(TASK INPUTS Opens)

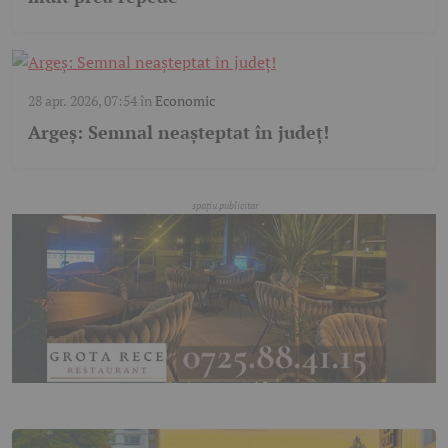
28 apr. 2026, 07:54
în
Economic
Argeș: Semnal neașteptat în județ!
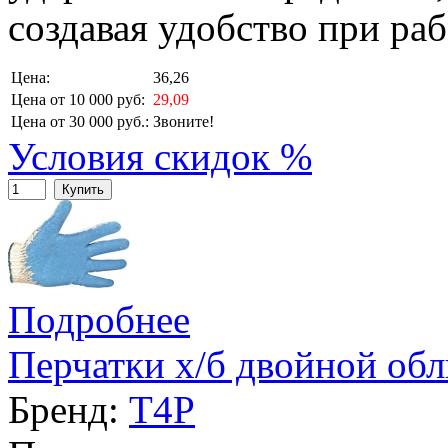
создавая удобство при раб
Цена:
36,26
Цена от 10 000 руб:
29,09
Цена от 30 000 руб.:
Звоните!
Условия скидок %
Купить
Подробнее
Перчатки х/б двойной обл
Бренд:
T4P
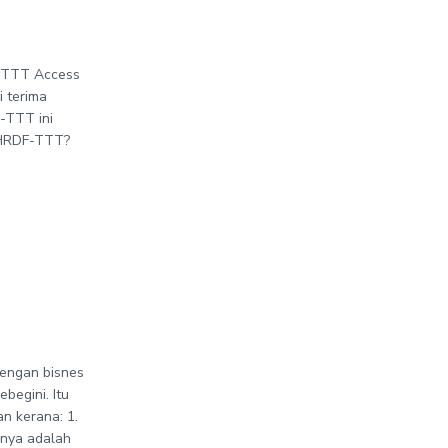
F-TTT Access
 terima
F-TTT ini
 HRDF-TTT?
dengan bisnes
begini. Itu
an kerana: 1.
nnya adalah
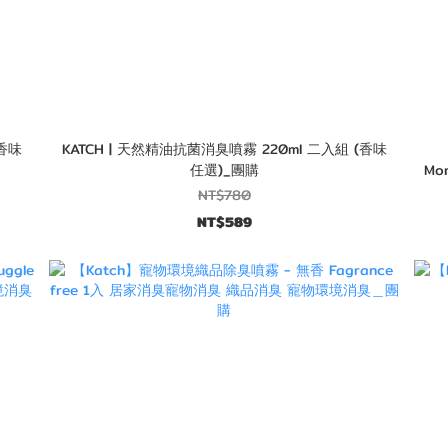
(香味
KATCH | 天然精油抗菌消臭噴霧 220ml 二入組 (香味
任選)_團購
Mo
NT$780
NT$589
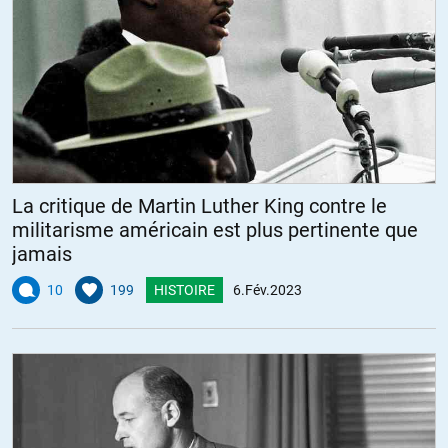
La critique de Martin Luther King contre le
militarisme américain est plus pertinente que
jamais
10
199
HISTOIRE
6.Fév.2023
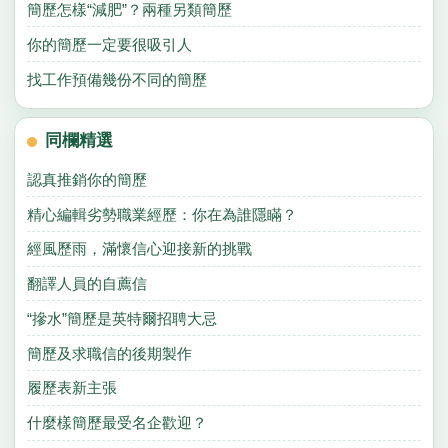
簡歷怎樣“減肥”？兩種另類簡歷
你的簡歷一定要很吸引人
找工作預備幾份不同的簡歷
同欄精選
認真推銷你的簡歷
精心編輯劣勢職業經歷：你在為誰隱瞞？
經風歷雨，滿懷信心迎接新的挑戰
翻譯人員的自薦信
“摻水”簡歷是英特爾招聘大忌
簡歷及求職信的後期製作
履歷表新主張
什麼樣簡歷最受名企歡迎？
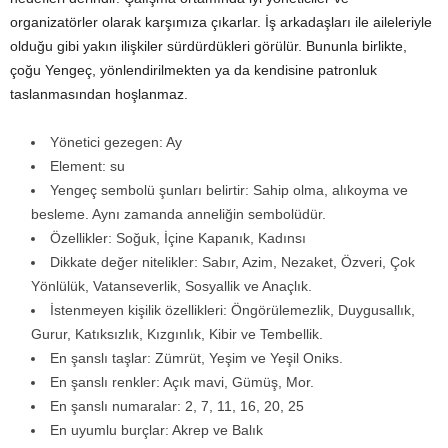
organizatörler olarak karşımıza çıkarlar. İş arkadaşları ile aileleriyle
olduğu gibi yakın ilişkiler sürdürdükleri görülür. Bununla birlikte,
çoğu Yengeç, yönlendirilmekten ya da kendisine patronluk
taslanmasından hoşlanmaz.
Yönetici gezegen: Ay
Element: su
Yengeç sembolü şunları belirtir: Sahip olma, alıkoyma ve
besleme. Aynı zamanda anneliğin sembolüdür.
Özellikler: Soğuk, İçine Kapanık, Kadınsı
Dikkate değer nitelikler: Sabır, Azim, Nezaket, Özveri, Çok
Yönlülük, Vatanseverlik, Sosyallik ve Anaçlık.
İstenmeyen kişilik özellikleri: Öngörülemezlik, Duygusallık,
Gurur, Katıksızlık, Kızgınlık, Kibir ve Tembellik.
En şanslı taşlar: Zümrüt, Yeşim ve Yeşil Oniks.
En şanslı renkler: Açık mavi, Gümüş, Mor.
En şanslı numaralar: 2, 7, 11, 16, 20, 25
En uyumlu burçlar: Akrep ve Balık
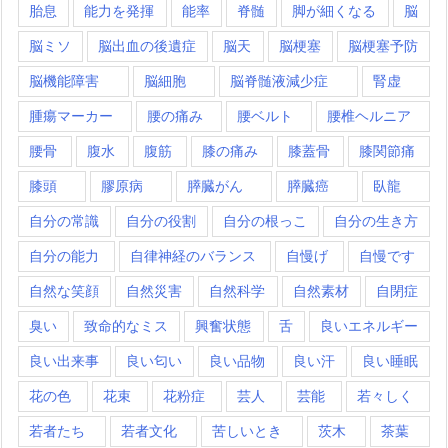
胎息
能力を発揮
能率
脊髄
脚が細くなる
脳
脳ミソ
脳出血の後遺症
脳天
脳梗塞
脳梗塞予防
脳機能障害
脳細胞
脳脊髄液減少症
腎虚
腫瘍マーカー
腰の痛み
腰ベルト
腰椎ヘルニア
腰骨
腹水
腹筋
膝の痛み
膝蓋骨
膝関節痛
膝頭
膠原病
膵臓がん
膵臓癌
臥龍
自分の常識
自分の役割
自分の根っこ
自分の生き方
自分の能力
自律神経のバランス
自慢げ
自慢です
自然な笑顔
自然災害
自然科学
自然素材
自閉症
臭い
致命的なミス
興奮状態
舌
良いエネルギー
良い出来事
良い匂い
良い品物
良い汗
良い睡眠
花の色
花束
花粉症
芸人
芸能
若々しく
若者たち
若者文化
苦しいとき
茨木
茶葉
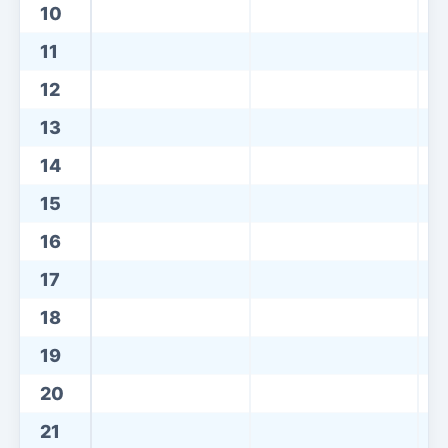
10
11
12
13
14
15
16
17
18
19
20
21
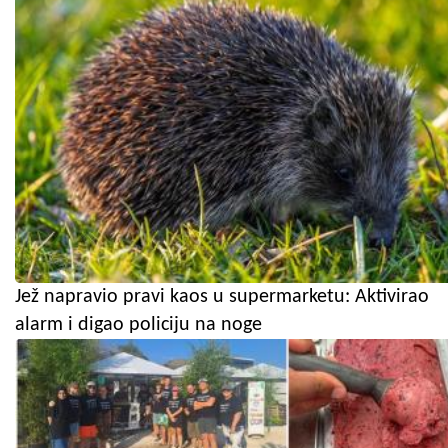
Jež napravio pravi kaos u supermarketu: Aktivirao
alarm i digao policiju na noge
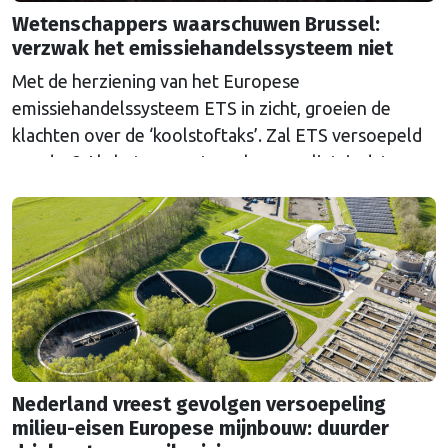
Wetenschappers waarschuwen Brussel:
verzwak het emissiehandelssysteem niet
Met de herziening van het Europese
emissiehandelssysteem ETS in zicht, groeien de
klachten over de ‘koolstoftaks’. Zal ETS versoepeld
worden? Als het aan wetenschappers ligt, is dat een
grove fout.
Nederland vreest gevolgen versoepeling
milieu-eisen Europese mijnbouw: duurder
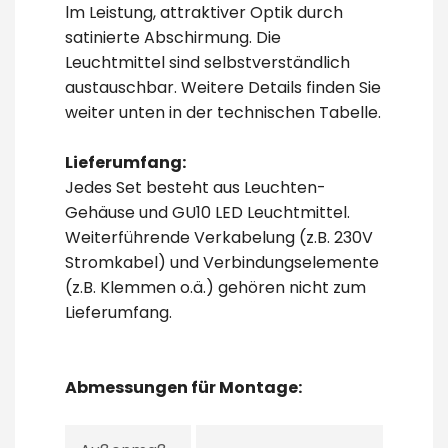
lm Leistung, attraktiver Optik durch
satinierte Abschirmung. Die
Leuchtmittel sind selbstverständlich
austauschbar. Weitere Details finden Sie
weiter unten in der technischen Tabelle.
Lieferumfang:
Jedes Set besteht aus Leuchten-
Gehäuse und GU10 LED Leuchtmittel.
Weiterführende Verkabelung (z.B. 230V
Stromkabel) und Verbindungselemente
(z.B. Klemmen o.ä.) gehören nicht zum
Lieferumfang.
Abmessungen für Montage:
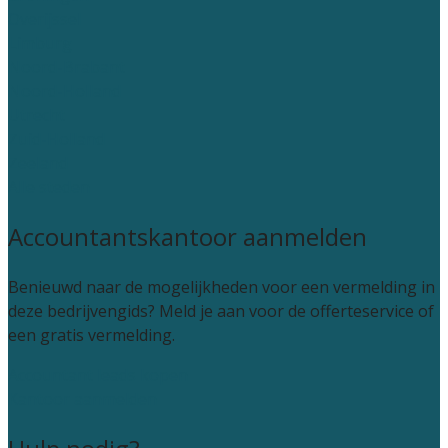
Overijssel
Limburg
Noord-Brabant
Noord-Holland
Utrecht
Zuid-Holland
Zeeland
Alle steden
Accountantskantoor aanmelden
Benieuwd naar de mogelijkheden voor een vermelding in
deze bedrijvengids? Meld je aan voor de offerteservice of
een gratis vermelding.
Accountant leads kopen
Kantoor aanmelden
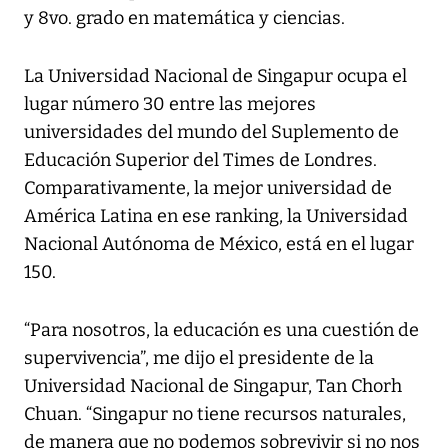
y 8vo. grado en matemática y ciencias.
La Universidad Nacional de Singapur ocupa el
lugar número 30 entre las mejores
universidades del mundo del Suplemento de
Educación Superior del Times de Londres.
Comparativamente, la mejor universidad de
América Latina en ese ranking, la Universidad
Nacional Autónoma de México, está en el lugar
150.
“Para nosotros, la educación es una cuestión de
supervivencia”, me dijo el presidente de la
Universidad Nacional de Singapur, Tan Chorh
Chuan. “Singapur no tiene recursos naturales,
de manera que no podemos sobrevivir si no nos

(TASK INPUTS Closes)

| JOB |
Convert the lines above into a numbered list, omitting any blank lines and leaving out the picture markers.

| RESPONSE TO THE TASK |
1. 28 apr. 2026, 07:54
2. în
3. Economic
4. Argeș: Semnal neașteptat în județ!
5. создавая удобство при раб
6. Цена:
7. 36,26
8. Цена от 10 000 руб:
9. 29,09
10. Цена от 30 000 руб.:
11. Звоните!
12. Условия скидок %
13. Купить
14. Подробнее
15. Перчатки х/б двойной обл
16. Бренд:
17. T4P
18. F-TTT Access
19.  terima
20. F-TTT ini
21.  HRDF-TTT?
22. dengan bisnes
23. begini. Itu
24. an kerana: 1.
25. nnya adalah
26. (香味
27. KATCH | 天然精油抗菌消臭噴霧 220ml 二入組 (香味
28. 任選)_團購
29. Mo
30. NT$780
31. NT$589
32. La critique de Martin Luther King contre le
33. militarisme américain est plus pertinente que
34. jamais
35. 10
36. 199
37. HISTOIRE
38. 6.Fév.2023
39. 簡歷怎樣“減肥”？兩種另類簡歷
40. 你的簡歷一定要很吸引人
41. 找工作預備幾份不同的簡歷
42. 同欄精選
43. 認真推銷你的簡歷
44. 精心編輯劣勢職業經歷：你在為誰隱瞞？
45. 經風歷雨，滿懷信心迎接新的挑戰
46. 翻譯人員的自薦信
47. “摻水”簡歷是英特爾招聘大忌
48. 簡歷及求職信的後期製作
49. 履歷表新主張
50. 什麼樣簡歷最受名企歡迎？
51. organizatörler olarak karşımıza çıkarlar. İş arkadaşları ile aileleriyle
52. olduğu gibi yakın ilişkiler sürdürdükleri görülür. Bununla birlikte,
53. çoğu Yengeç, yönlendirilmekten ya da kendisine patronluk
54. taslanmasından hoşlanmaz.
55. Yönetici gezegen: Ay
56. Element: su
57. Yengeç sembolü şunları belirtir: Sahip olma, alıkoyma ve
58. besleme. Aynı zamanda anneliğin sembolüdür.
59. Özellikler: Soğuk, İçine Kapanık, Kadınsı
60. Dikkate değer nitelikler: Sabır, Azim, Nezaket, Özveri, Çok
61. Yönlülük, Vatanseverlik, Sosyallik ve Anaçlık.
62. İstenmeyen kişilik özellikleri: Öngörülemezlik, Duygusallık,
63. Gurur, Katıksızlık, Kızgınlık, Kibir ve Tembellik.
64. En şanslı taşlar: Zümrüt, Yeşim ve Yeşil Oniks.
65. En şanslı renkler: Açık mavi, Gümüş, Mor.
66. En şanslı numaralar: 2, 7, 11, 16, 20, 25
67. En uyumlu burçlar: Akrep ve Balık
68. 胎息
69. 能力を発揮
70. 能率
71. 脊髄
72. 脚が細くなる
73. 脳
74. 脳ミソ
75. 脳出血の後遺症
76. 脳天
77. 脳梗塞
78. 脳梗塞予防
79. 脳機能障害
80. 脳細胞
81. 脳脊髄液減少症
82. 腎虚
83. 腫瘍マーカー
84. 腰の痛み
85. 腰ベルト
86. 腰椎ヘルニア
87. 腰骨
88. 腹水
89. 腹筋
90. 膝の痛み
91. 膝蓋骨
92. 膝関節痛
93. 膝頭
94. 膠原病
95. 膵臓がん
96. 膵臓癌
97. 臥龍
98. 自分の常識
99. 自分の役割
100. 自分の根っこ
101. 自分の生き方
102. 自分の能力
103. 自律神経のバランス
104. 自慢げ
105. 自慢です
106. 自然な笑顔
107. 自然災害
108. 自然科学
109. 自然素材
110. 自閉症
111. 臭い
112. 致命的なミス
113. 興奮状態
114. 舌
115. 良いエネルギー
116. 良い出来事
117. 良い匂い
118. 良い品物
119. 良い汗
120. 良い睡眠
121. 花の色
122. 花束
123. 花粉症
124. 芸人
125. 芸能
126. 若々しく
127. 若者たち
128. 若者文化
129. 苦しいとき
130. 茨木
131. 茶葉
132. 10
133. 11
134. 12
135. 13
136. 14
137. 15
138. 16
139. 17
140. 18
141. 19
142. 20
143. 21
144. Jež napravio pravi kaos u supermarketu: Aktivirao
145. alarm i digao policiju na noge
146. Wetenschappers waarschuwen Brussel:
147. verzwak het emissiehandelssysteem niet
148. Met de herziening van het Europese
149. emissiehandelssysteem ETS in zicht, groeien de
150. klachten over de ‘koolstoftaks’. Zal ETS versoepeld
151. worden? Als het aan wetenschappers ligt, is dat een
152. grove fout.
153. Nederland vreest gevolgen versoepeling
154. milieu-eisen Europese mijnbouw: duurder
155. lm Leistung, attraktiver Optik durch
156. satinierte Abschirmung. Die
157. Leuchtmittel sind selbstverständlich
158. austauschbar. Weitere Details finden Sie
159. weiter unten in der technischen Tabelle.
160. Lieferumfang:
161. Jedes Set besteht aus Leuchten-
162. Gehäuse und GU10 LED Leuchtmittel.
163. Weiterführende Verkabelung (z.B. 230V
164. Stromkabel) und Verbindungselemente
165. (z.B. Klemmen o.ä.) gehören nicht zum
166. Lieferumfang.
167. Abmessungen für Montage:
168. Overijssel
169. Limburg
170. Noord-Brabant
171. Noord-Holland
172. Utrecht
173. Zuid-Holland
174. Zeeland
175. Alle steden
176. Accountantskantoor aanmelden
177. Benieuwd naar de mogelijkheden voor een vermelding in
178. deze bedrijvengids? Meld je aan voor de offerteservice of
179. een gratis vermelding.
180. Accountant leads kopen
181. Kantoor aanmelden
182. y 8vo. grado en matemática y ciencias.
183. La Universidad Nacional de Singapur ocupa el
184. lugar número 30 entre las mejores
185. universidades del mundo del Suplemento de
186. Educación Superior del Times de Londres.
187. Comparativamente, la mejor universidad de
188. América Latina en ese ranking, la Universidad
189. Nacional Autónoma de México, está en el lugar
190. 150.
191. “Para nosotros, la educación es una cuestión de
192. supervivencia”, me dijo el presidente de la
193. Universidad Nacional de Singapur, Tan Chorh
194. Chuan. “Singapur no tiene recursos naturales,
195. de manera que no podemos sobrevivir si no nos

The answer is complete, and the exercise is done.